Miguel le había dado una educación y un trabajo cuando nadie lo habría hecho. Y además, le había enseñado todo lo relacionado con el mundo empresarial. Como colofón, le había dado la oportunidad de invertir en una película que se había convertido en una de las más exitosas de Australia. La novia del desierto les había dado mucho dinero a los dos.

—Pensé que tal vez quisieras el Rolls —le dijo Miguel—. Sigue yendo estupendamente. Ya sé que ahora prefieres los coches deportivos, pero no hay nada como un Rolls—Royce.

Pedro sonrió.

—De acuerdo, puedes dejarme el Rolls.

¡Cómo le gustaba ese coche En su juventud, había pasado horas lavándolo y abrillantándolo, sintiéndose como un príncipe cuando estaba tras el volante. La única pega había sido el uniforme de chófer que había tenido que llevar. No le gustaba cómo le trataba la gente cuando iba de uniforme, como si fuera inferior a ellos, pero nunca se lo había dicho a Miguel.

—Me gustaría nombrarte albacea de mi testamento. Si no te importa, claro.

—Por supuesto que no.

—Bien, también me gustaría que fueras el tutor legal de Paula hasta que tenga veinticinco años.

Pedro se puso tenso al oír esa petición, pero recordó que todo aquello era hipotético. Las posibilidades de que Miguel muriera antes de cumplir los setenta eran remotas, pero si por alguna desafortunada razón ocurriera, él estaría en una posición muy incómoda.

Había estado evitando a la única hija de su amigo desde la comida de Navidad de hacía unos años. La adolescente desgarbada y larguirucha había desaparecido dando paso a una voluptuosa mujer de curvas sinuosas. Hasta entonces, no había pensado que los ojos de Paula fueran bonitos. Almendrados y de un color verde oscuro, enmarcados por unas espesas cejas, no le habían parecido nada especiales. Sin embargo, en aquellos momentos, con las cejas depiladas y maquillados, había pensado que tenían una fascinante belleza exótica. Nada más mirarla, Pedro había sentido un ataque de lujuria tal que le había hecho sentirse culpable. Y las cosas habían ido de mal en peor. Ella lo había acorralado bajo el muérdago y le había dado un beso inocente, pero la reacción de él al beso no había tenido nada de inocente. Había tenido que contenerse para no meter la lengua en su dulce boca. Si ella hubiese sabido los lujuriosos pensamientos que poblaban su mente, no lo habría mirado con tal adoración.
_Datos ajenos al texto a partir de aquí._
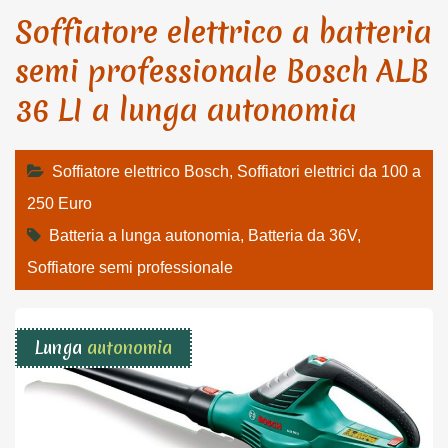
Soffiatore elettrico a batteria
semi professionale Bosch ALB
36 LI a lunga autonomia
Soffiatore elettrico Bosch
,
Soffiatori elettrici da 100 a
250 Euro
Batteria a lunga autonomia
,
Batteria da 36V
,
Soffiatore semi professionale
Lunga
autonomia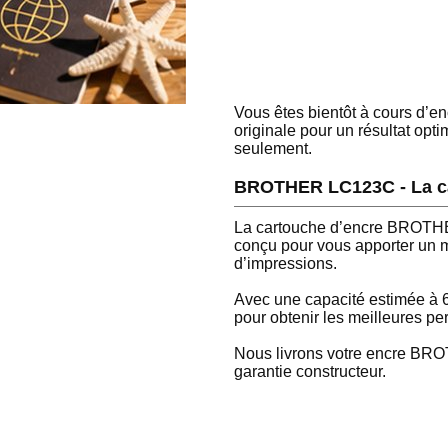
Vous êtes bientôt à cours d
originale pour un résultat op
seulement.
BROTHER LC123C - La ca
La cartouche d’encre BROTH
conçu pour vous apporter un 
d’impressions.
Avec une capacité estimée à 
pour obtenir les meilleures p
Nous livrons votre encre BRO
garantie constructeur.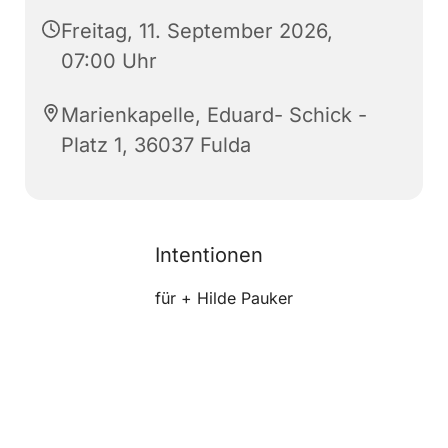
Freitag, 11. September 2026,
07:00 Uhr
Marienkapelle, Eduard- Schick -
Platz 1, 36037 Fulda
Intentionen
für + Hilde Pauker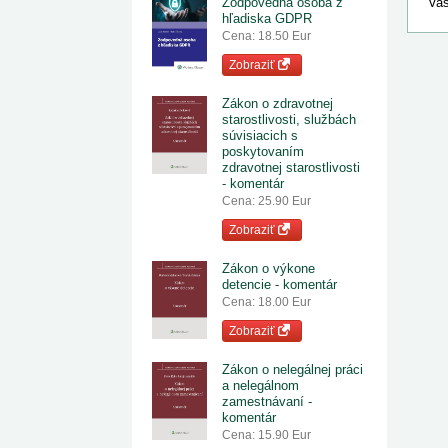
Zodpovedná osoba z
Vaš
hľadiska GDPR
Cena: 18.50 Eur
Zobraziť
Zákon o zdravotnej
starostlivosti, službách
súvisiacich s
poskytovaním
zdravotnej starostlivosti
- komentár
Cena: 25.90 Eur
Zobraziť
Zákon o výkone
detencie - komentár
Cena: 18.00 Eur
Zobraziť
Zákon o nelegálnej práci
a nelegálnom
zamestnávaní -
komentár
Cena: 15.90 Eur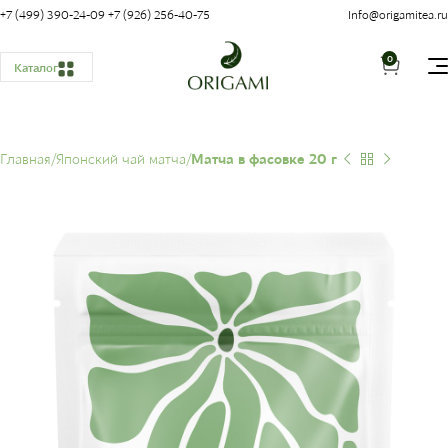
+7 (499) 390-24-09
+7 (926) 256-40-75
Info@origamitea.ru
0
Каталог
Главная
Японский чай матча
Матча в фасовке 20 г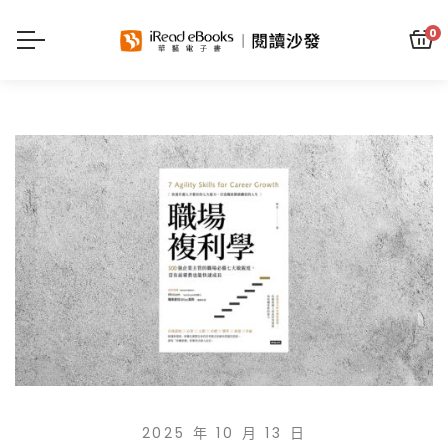
0
2025 年 10 月 13 日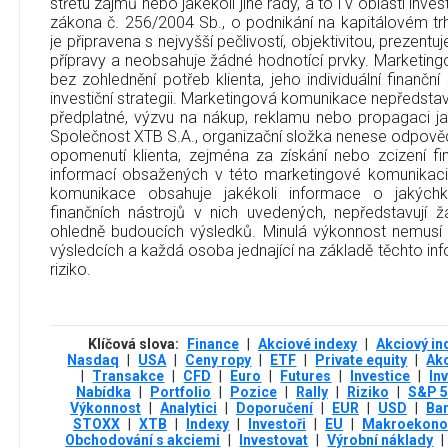
střetu zájmů nebo jakékoli jiné rady, a to i v oblasti inve
zákona č. 256/2004 Sb., o podnikání na kapitálovém t
je připravena s nejvyšší pečlivostí, objektivitou, prezent
přípravy a neobsahuje žádné hodnotící prvky. Marketin
bez zohlednění potřeb klienta, jeho individuální finanční
investiční strategii. Marketingová komunikace nepředstavu
předplatné, výzvu na nákup, reklamu nebo propagaci jak
Společnost XTB S.A., organizační složka nenese odpověd
opomenutí klienta, zejména za získání nebo zcizení fi
informací obsažených v této marketingové komunikaci
komunikace obsahuje jakékoli informace o jakýchko
finančních nástrojů v nich uvedených, nepředstavují
ohledně budoucích výsledků. Minulá výkonnost nemusí
výsledcích a každá osoba jednající na základě těchto info
riziko.
Klíčová slova:
Finance
|
Akciové indexy
|
Akciový in
Nasdaq
|
USA
|
Ceny ropy
|
ETF
|
Private equity
|
Akc
|
Transakce
|
CFD
|
Euro
|
Futures
|
Investice
|
In
Nabídka
|
Portfolio
|
Pozice
|
Rally
|
Riziko
|
S&P 5
Výkonnost
|
Analytici
|
Doporučení
|
EUR
|
USD
|
Bar
STOXX
|
XTB
|
Indexy
|
Investoři
|
EU
|
Makroekono
Obchodování s akciemi
|
Investovat
|
Výrobní náklady
|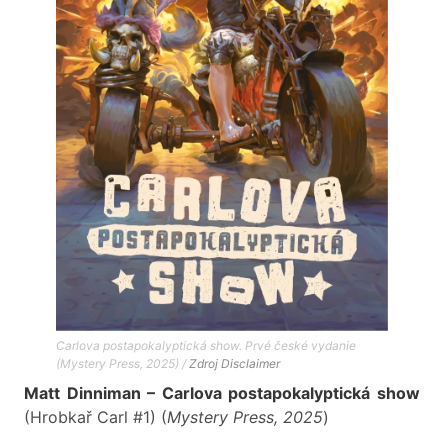
Carlova postapokalyptická show. Prvé české vydanie
(Mystery Press, 2025) /
Zdroj
Disclaimer
Matt Dinniman – Carlova postapokalyptická show
(Hrobkař Carl #1) (
Mystery Press, 2025
)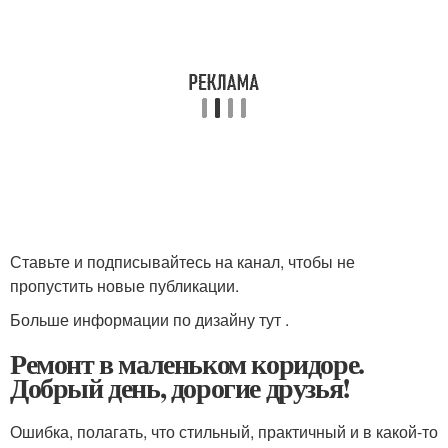
Ставьте и подписывайтесь на канал, чтобы не
пропустить новые публикации.
Больше информации по дизайну тут .
Ремонт в маленьком коридоре.
Добрый день, дорогие друзья!
Ошибка, полагать, что стильный, практичный и в какой-то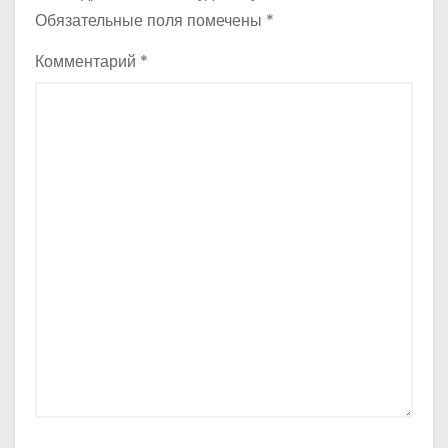
Обязательные поля помечены
*
Комментарий
*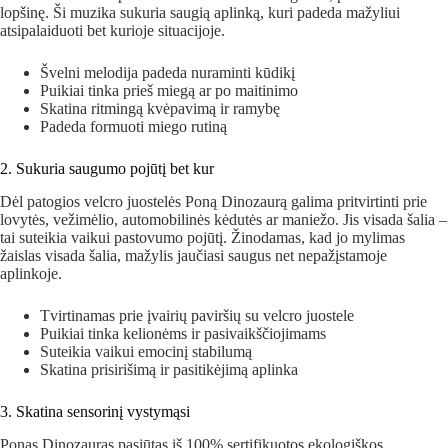
lopšinę. Ši muzika sukuria saugią aplinką, kuri padeda mažyliui
atsipalaiduoti bet kurioje situacijoje.
Švelni melodija padeda nuraminti kūdikį
Puikiai tinka prieš miegą ar po maitinimo
Skatina ritmingą kvėpavimą ir ramybę
Padeda formuoti miego rutiną
2. Sukuria saugumo pojūtį bet kur
Dėl patogios velcro juostelės Poną Dinozaurą galima pritvirtinti prie
lovytės, vežimėlio, automobilinės kėdutės ar maniežo. Jis visada šalia –
tai suteikia vaikui pastovumo pojūtį. Žinodamas, kad jo mylimas
žaislas visada šalia, mažylis jaučiasi saugus net nepažįstamoje
aplinkoje.
Tvirtinamas prie įvairių paviršių su velcro juostele
Puikiai tinka kelionėms ir pasivaikščiojimams
Suteikia vaikui emocinį stabilumą
Skatina prisirišimą ir pasitikėjimą aplinka
3. Skatina sensorinį vystymąsi
Ponas Dinozauras pasiūtas iš 100% sertifikuotos ekologiškos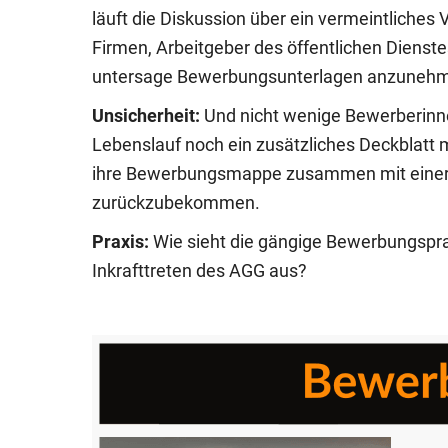
läuft die Diskussion über ein vermeintliches
Firmen, Arbeitgeber des öffentlichen Dienst
untersage Bewerbungsunterlagen anzunehmen
Unsicherheit:
Und nicht wenige Bewerberinn
Lebenslauf noch ein zusätzliches Deckblatt
ihre Bewerbungsmappe zusammen mit einer
zurückzubekommen.
Praxis:
Wie sieht die gängige Bewerbungspra
Inkrafttreten des AGG aus?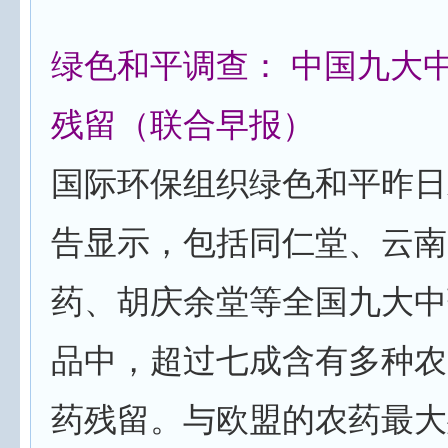
绿色和平调查： 中国九大
残留（联合早报）
国际环保组织绿色和平昨日
告显示，包括同仁堂、云南
药、胡庆余堂等全国九大中
品中，超过七成含有多种农
药残留。与欧盟的农药最大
A partir de entonces, él la había evitado; sólo visitaba a Miguel cuando sabía que ella estaba en el internado o el día de Navidad. Y en Navidades, siempre había llevado a alguna chica con él.

Pedro dejó vagar su mirada en esos momentos por la piscina y un recuerdo de las últimas Navidades asaltó su mente. Paula contoneándose al bajar las escaleras que llevaban a la piscina, ataviada con un minúsculo bikini verde esmeralda.

Él estaba solo en la piscina. Micaela no había querido acompañarlo; no había querido mojarse el pelo.

Paula no tenía esos remilgos. Se había lanzado de cabeza al agua y había aparecido al lado de él.

—¿Quieres que hagamos una carrera? —le había retado.

Aquello le había recordado las incontables veces que habían hecho eso cuando él había sido chófer y ella, una niña. El problema era que ya no era una niña. Y él ya no era chófer. El podía tener a cualquier mujer que quisiese, excepto a Paula. ¡Pero, demonios, cómo la había deseado en esos momentos!